Extract:
1 Web Scraping Wikipedia tables with Beautiful Soup

This section provides a guide on how to scrape data from Wikipedia. The purpose is to create a pipeline for identifying Texas’ ghost towns, unincorporated areas (i.e. Colonias), and municipalities. The code blocks on this page define the function’s purpose and expected outcomes. This process is beneficial for web scraping. Following each code block, you will find instructions on how to execute the function and generate a JSON file to store the data. It is recommend to understand HTML layout

1.0.1 packages need

Code

import requests
import pandas as pd
import json 
from bs4 import BeautifulSoup

/Users/dianitalopez/Documents/GitHub/gregoriocortezmap/.venv/lib/python3.9/site-packages/urllib3/__init__.py:35: NotOpenSSLWarning:

urllib3 v2 only supports OpenSSL 1.1.1+, currently the 'ssl' module is compiled with 'LibreSSL 2.8.3'. See: https://github.com/urllib3/urllib3/issues/3020

List of Municipalities in Texas

Code

def table_extraction(a,b):
    url= a 
    file = f"list of texas places/{b}.txt" 
    s = requests.get(url)
    soup= BeautifulSoup(s.text, "html.parser") #to tell the program to read the site as HTML (lxml)
    table = soup.find("table", class_="wikitable sortable")
    with open (file, "w", encoding="utf-8")as f: 
        #rows=list()
        #headerString  = ""
        dataString = ""
        for row in table.find_all("tr"):   
            #for th in row.find_all("th"): 
                #headerString  = headerString+th.get_text(strip=True)+"|"
                #print(headerString)
                #ending a line break to organize the txt file
            for td in row.find_all("td"):
                dataString = dataString+td.get_text(strip=True)+"|"
            dataString=dataString + "\n"
        #f.write(headerString)       
        f.write(dataString)

def do_all(a, b):
    table_extraction(a,b)
do_all("https://en.wikipedia.org/wiki/List_of_municipalities_in_Texas","List of municipalities in Texas")

List of Unincorporated Communities in Texas

Code

def table_extraction(a,b):
    url= a 
    file = f"list of texas places/{b}.txt" 
    s = requests.get(url)
    soup= BeautifulSoup(s.text, "html.parser") #to tell the program to read the site as HTML (lxml)
    table = soup.find("table", class_="wikitable sortable mw-collapsible")
    with open (file, "w", encoding="utf-8")as f: 
        #rows=list()
        #headerString  = ""

Job 1: Please decide whether each statement below agrees with the Wikipedia scraping guide. Answer yes or no for each, and quote the guide's deciding words. (a) The guide's pipeline is meant to help identify ghost towns in Texas. (b) The municipalities function looks for a table with the class "wikitable sortable". (c) The function puts a comma after each piece of row data it writes.
Job 2: Write the next part of the Wikipedia scraping guide, starting right after its final line.

Source material:

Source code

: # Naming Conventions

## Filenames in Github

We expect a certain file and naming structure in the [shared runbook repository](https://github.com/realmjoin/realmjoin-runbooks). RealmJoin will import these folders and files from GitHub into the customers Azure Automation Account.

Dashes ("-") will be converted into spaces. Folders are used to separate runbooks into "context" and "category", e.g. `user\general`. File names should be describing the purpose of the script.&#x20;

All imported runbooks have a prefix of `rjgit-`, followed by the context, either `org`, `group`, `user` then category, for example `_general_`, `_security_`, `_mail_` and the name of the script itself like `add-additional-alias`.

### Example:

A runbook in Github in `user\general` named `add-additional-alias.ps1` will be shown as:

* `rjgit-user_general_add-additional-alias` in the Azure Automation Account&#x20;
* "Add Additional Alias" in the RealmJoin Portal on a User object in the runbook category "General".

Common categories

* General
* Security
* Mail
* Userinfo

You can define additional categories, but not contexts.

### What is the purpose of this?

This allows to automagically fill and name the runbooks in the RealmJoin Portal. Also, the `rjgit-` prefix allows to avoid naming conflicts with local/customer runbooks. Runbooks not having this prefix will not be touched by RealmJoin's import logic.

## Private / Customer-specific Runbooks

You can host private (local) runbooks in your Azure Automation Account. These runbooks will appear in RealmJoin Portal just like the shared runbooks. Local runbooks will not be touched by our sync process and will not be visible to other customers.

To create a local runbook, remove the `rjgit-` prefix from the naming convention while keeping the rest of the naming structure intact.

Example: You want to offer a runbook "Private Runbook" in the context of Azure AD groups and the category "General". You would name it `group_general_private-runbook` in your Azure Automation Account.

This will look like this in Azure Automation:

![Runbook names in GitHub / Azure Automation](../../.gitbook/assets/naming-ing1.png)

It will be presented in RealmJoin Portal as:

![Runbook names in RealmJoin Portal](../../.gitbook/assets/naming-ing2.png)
--
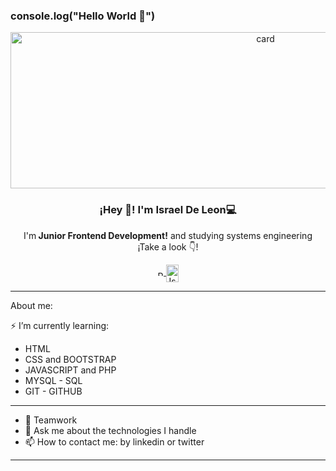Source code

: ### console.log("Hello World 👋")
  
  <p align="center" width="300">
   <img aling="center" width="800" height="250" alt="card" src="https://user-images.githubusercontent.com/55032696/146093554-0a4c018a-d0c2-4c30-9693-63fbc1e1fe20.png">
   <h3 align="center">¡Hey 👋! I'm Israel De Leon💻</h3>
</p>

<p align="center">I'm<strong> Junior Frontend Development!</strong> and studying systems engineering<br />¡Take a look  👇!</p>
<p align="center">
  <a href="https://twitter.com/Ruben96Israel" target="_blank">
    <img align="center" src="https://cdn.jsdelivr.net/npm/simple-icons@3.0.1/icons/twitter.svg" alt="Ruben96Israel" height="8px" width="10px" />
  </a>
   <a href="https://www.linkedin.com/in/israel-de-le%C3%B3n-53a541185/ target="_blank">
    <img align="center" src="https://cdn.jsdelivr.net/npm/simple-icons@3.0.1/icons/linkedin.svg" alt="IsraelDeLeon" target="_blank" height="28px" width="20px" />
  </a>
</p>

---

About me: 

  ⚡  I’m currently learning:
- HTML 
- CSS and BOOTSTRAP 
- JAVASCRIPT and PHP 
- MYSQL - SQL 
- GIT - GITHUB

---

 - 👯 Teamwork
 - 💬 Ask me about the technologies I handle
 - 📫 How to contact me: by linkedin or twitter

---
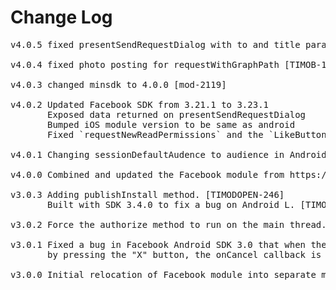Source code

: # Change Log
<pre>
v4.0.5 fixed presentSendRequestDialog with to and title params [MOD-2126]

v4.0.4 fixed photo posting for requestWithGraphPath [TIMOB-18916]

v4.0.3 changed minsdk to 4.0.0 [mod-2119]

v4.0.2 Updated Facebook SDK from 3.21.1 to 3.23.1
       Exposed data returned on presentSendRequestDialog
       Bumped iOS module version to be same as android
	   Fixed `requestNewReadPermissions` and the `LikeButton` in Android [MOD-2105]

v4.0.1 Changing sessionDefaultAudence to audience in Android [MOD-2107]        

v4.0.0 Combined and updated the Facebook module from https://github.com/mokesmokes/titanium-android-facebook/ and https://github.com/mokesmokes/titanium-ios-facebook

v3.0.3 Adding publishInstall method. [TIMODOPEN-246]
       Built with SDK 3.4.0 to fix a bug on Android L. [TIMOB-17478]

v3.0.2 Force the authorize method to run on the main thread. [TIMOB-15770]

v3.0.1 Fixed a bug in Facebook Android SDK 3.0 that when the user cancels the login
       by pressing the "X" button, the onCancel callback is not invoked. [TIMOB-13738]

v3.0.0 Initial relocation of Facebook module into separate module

Answer section 1:
(a) Yes: "The purpose is to create a pipeline for identifying Texas’ ghost towns"
(b) Yes: table = soup.find("table", class_="wikitable sortable")
(c) No: dataString = dataString+td.get_text(strip=True)+"|"

Answer section 2:
        dataString = ""
        for row in table.find_all("tr"):   
            #for th in row.find_all("th"): 
                #headerString  = headerString+th.get_text(strip=True)+"|"
                #print(headerString)
                #ending a line break to organize the txt file
            for td in row.find_all("td"):
                dataString = dataString+td.get_text(strip=True)+"|"
            dataString=dataString + "\n"
        #f.write(headerString)       
        f.write(dataString)

def do_all(a, b):
    table_extraction(a,b)

do_all("https://en.wikipedia.org/wiki/List_of_unincorporated_communities_in_Texas", "List of unincorporated communities in Texas")

List of Ghost towns in Texas

Code

def table_extraction(a,b):
    url= a 
    file = f"list of texas places/{b}.txt" 
    s = requests.get(url)
    soup= BeautifulSoup(s.text, "html.parser") #to tell the program to read the site as HTML (lxml)
    table = soup.find("table", class_="wikitable sortable")
    with open (file, "w", encoding="utf-8")as f: 
        #rows=list()
        #headerString  = ""
        dataString = ""
        for row in table.find_all("tr"):   
            #for th in row.find_all("th"): 
                #headerString  = headerString+th.get_text(strip=True)+"|"
                #print(headerString)
                #ending a line break to organize the txt file
            for td in row.find_all("td"):
                dataString = dataString+td.get_text(strip=True)+"|"
            dataString=dataString + "\n"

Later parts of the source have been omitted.